Обхватив себя за бока, она стала ждать. На запущенном полу скопилась влага, на обоях виднелись бурые пятна.
— Хорошо, — отозвался Смоки, но Элис не услышала, чтобы он пошевелился.
— Джордж и Оберон не явились, — сказала она. — Куда-то ушли. — Она подождала еще и, не услышав ни единого звука, который бы свидетельствовал о том, что Смоки работает или готовится сойти вниз, вскарабкалась по лестнице и сунула голову в дверку.
Смоки сидел на стульчике, как проситель или кающийся перед своим идолом, и не сводил глаз с механизма, заключенного в черный стальной корпус. Увидев открытый корпус, Элис оробела, словно бы вторглась туда, где ее не ждали.
— Хорошо, — повторил Смоки и приподнялся, но только ради того, чтобы достать с полочки на задней стороне корпуса стальной шарик, размером с крокетный шар. Положил его в чашечку или захватное устройство на одном из рычагов, выступавших из колеса, которое содержалось в корпусе. Отпустил руку, и вес шарика потянул рычаг вниз. Когда он стронулся с места, остальные шарнирные рычаги задвигались тоже; один из них с клацаньем распрямился, чтобы принять следующий шар.

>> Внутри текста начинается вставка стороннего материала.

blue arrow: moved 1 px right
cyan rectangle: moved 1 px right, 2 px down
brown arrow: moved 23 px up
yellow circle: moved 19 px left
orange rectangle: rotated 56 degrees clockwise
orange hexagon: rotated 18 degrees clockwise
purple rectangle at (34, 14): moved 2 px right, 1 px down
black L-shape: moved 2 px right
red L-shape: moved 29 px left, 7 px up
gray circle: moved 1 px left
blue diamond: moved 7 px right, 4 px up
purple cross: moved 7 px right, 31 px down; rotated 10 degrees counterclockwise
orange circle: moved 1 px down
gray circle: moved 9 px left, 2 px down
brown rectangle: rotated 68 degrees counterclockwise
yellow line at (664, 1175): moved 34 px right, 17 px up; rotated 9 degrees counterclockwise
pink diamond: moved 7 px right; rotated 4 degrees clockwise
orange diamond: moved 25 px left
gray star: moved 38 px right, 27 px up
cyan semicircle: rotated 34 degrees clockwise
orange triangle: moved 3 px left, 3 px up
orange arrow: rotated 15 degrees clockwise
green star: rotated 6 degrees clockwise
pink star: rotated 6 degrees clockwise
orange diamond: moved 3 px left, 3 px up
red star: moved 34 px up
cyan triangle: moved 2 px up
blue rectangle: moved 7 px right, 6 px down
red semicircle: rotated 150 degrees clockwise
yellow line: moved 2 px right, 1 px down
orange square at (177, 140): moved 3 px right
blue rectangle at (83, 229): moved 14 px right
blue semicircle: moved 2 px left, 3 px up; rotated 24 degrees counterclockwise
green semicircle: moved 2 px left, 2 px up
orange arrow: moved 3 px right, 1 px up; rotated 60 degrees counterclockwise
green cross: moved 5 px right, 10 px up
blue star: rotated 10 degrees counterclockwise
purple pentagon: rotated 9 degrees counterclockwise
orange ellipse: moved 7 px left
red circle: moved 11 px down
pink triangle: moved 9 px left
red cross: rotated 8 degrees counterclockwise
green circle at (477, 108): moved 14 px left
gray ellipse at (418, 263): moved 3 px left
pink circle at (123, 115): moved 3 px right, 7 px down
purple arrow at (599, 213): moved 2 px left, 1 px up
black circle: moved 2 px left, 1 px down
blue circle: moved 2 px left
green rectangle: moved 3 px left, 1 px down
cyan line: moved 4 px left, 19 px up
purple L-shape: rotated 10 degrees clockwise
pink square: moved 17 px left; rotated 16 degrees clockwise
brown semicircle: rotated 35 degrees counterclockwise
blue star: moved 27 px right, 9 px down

— Поняла, как оно работает? — грустно спросил Смоки.
— Нет.
— Неравновесное колесо. Вот эти рычаги на одной стороне вытянуты благодаря шарнирам, но когда они, совершая круг, попадают на другую сторону, шарниры складываются и рычаг повисает вдоль колеса. Так. Та сторона колеса, где рычаги торчат, будет всегда тяжелее другой, и всегда стремится вниз, то есть движется по кругу. Когда ты вкладываешь шар в чашечку, колесо поворачивается и вытягивается другой рычаг. Шар падает в чашечку на этом рычаге, тянет его вниз и по кругу, и так далее.
— Вот как.
Все это Смоки рассказывал ровным голосом, словно повторял старую-престарую историю или набивший оскомину урок грамматики. Элис вдруг вспомнила, что он не обедал.
— Таким образом, — продолжал он, — вес шаров, которые падают в чашечки на этой стороне, выносит рычаги достаточно высоко на другую сторону, чтобы они сложились; чашечка наклоняется, шар выкатывается. — Смоки крутанул колесо вручную, чтобы проиллюстрировать свой рассказ. — Он попадает обратно на полку, скользит вниз и падает в чашку рычага, который только что распрямился на этой стороне, подталкивает рычаг, он дальше движется по кругу, и так без конца. — Ослабнувший рычаг, в самом деле, отпускал шар, и тот попадал на другой, который, клац-клац-клац, высовывался наружу. Рычаг влекся вниз, в конечную точку цикла. Потом колесо остановилось.